James Howard Kunstler: I wanted to present a very vivid experience for readers, so they could feel what it might be like, sense what it might be like, to live in this post-oil world — a world in which the tyranny of automobiles is over with, and people are living very directly with the planet and each other. The whole issue of farming and food production comes closer to the center of life, with all of its practical requirements and ceremonies. When you’re living in that kind of economy, your society tends to follow the seasons, and a lot of the social content of everyday life is geared to planting, harvesting, and tending — it’s very different from the electronically mediated world of cubicle work.
Many of the characters have transitioned from the everyday world we know today — so they certainly have a vivid memory of what they call the old times, and they’re making the necessary adjustments to the new times.
MN: Did you have this world fully imagined from the start, or did it change in the process of writing?
JHK: There were a lot of things I knew about this world I was going to create, but I discovered a lot of things along the way. For example, it became apparent to me fairly early on that my characters would not all be riding bicycles as in some kind of ecotopia, because they would have trouble getting the materials necessary to make them.

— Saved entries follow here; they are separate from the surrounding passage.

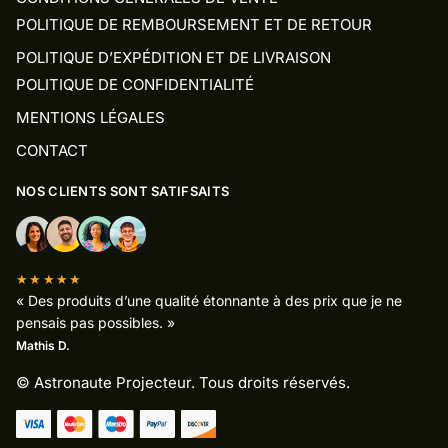
POLITIQUE DE REMBOURSEMENT ET DE RETOUR
POLITIQUE D’EXPÉDITION ET DE LIVRAISON
POLITIQUE DE CONFIDENTIALITÉ
MENTIONS LÉGALES
CONTACT
NOS CLIENTS SONT SATIFSAITS
★★★★★
« Des produits d’une qualité étonnante à des prix que je ne
pensais pas possibles. »
Mathis D.
© Astronaute Projecteur. Tous droits réservés.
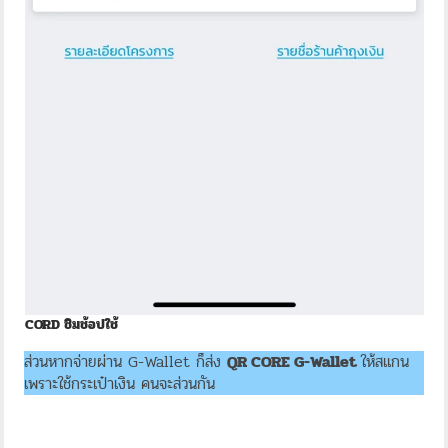
CORD ชิมช้อปใช้
ส่วนหากจ่ายผ่าน G-Wallet ก็ส่ง
QR CORE G-Wallet
ให้สแกน
เพราะใช้กระเป๋าเงิน คนจะส่วนกัน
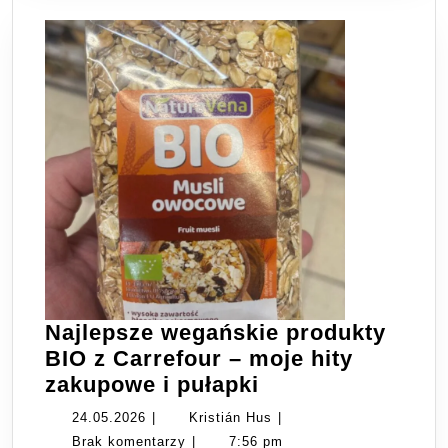
Najlepsze wegańskie produkty
BIO z Carrefour – moje hity
Najlepsze
zakupowe i pułapki
wegańskie
24.05.2026
Kristián
24.05.2026
|
Kristián Hus
|
produkty
Hus
Brak komentarzy
|
7:56 pm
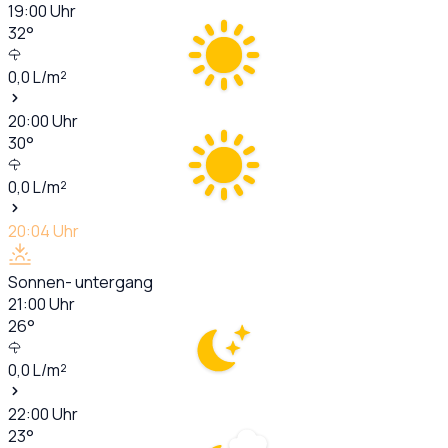
19:00
Uhr
32
°
0,0
L/m²
20:00
Uhr
30
°
0,0
L/m²
20:04
Uhr
Sonnen- untergang
21:00
Uhr
26
°
0,0
L/m²
22:00
Uhr
23
°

I also realized in the first chapters that the fact that the pavement was so broken up on the roads would have a big effect on how people did things and moved around on the landscape. As far as characters, I’d originally thought that the evangelicals would be the bad guys, but they behaved rather valiantly. I also became very fond of their leader, Brother Job, who’s kind of a combination of Boss Hogg and Captain Ahab. He’s kind of a darkly comic buffoon, with a deep air of mystery about him. I like that.